- **POLECENIE**
Przepisz wiernie fragment tekstu o milczeniu wydawnictw wobec autorów, zaczynając od słów „A jeśli nie” i kończąc na słowach „jest przynajmniej jasna.”.

- **FRAGMENT TEKSTU**

===============

Wyniosłe milczenie feudała
Wielkie Wydawnictwo w Wielkim Mieście zaprasza: „Szanowni
Państwo, jeżeli jesteście zainteresowani publikacją swoich utworów w [tu nazwa wydawnictwa], prosimy o
wypełnienie poniższego formularza i załączenie tekstu z wszystkimi koniecznymi
informacjami. Chętnie rozpatrzymy
Państwa propozycje” (wszystkie wytłuszczenia T.Z.).
Na tym Wersal się kończy: „Ze względu na liczbę napływających
tekstów odpowiadamy tylko na wybrane
propozycje. Jeśli w ciągu czterech miesięcy od dostarczenia tekstu nie
skontaktujemy się z Państwem, oznacza to, że tym razem nie byliśmy
zainteresowani publikacją.
Maleńkie Wydawnictwo w Jeszcze Większym Mieście też otwiera
podwoje: „Maszynopisy proponowanych nam
książek prosimy przesyłać drogą elektroniczną na adres: [tu adres email Wydawcy]. Jeśli
będziemy zainteresowane, odezwiemy się w ciągu trzech miesięcy”.
A jeśli nie – dopowiedzmy za Miłe Panie – to oczywiście
odezwać się nie raczymy. No bo niby dlaczego my, Wielkie Wydawczynie, mamy
raczyć?
Wciąż narzeka się na niski poziom czytelnictwa w Polsce. Czy
aby na pewno słusznie? Najwyraźniej nawet zawodowe obcowanie ze słowem pisanym
nie zawsze wysubtelnia obyczaje.
Czas jest bezcenny.
Ale nie każdego
W obu wypadkach sytuacja jest przynajmniej jasna.
Potencjalny autor został ostrzeżony, że ma do czynienia z ludźmi, którzy nie zwykli
odpowiadać na korespondencję, jeśli nie spodziewają się po niej żadnej
korzyści. Może więc zwrócić się do innego wydawcy. Tyle że nawet tam, gdzie
takich ostrzeżeń brak, zostanie prawdopodobnie potraktowany – choć jednak: nie
zawsze – bardzo podobnie.
Dziwne? Trochę dziwne. Przygotowanie oferty wydawniczej
zajmuje niemało czasu. Trzeba streścić własny utwór, jakoś go opisać, propozycję uzasadnić.

===============

- **WYKAZ WPISÓW**
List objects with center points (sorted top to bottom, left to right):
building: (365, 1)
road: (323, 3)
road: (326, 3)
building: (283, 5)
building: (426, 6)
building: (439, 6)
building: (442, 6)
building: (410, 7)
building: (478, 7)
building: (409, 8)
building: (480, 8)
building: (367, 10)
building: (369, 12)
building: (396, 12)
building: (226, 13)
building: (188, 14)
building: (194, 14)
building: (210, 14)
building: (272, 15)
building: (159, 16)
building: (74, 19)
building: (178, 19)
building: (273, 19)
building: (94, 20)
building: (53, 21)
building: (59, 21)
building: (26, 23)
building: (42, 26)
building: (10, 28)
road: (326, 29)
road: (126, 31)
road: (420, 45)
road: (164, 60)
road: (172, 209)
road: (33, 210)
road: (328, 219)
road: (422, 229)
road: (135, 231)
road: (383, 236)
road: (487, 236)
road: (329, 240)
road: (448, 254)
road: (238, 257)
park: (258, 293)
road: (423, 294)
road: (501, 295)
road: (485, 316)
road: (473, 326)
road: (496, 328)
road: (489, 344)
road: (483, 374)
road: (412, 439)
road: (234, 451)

===============

- **ROZWIĄZANIE**
A jeśli nie – dopowiedzmy za Miłe Panie – to oczywiście
odezwać się nie raczymy. No bo niby dlaczego my, Wielkie Wydawczynie, mamy
raczyć?
Wciąż narzeka się na niski poziom czytelnictwa w Polsce. Czy
aby na pewno słusznie? Najwyraźniej nawet zawodowe obcowanie ze słowem pisanym
nie zawsze wysubtelnia obyczaje.
Czas jest bezcenny.
Ale nie każdego
W obu wypadkach sytuacja jest przynajmniej jasna.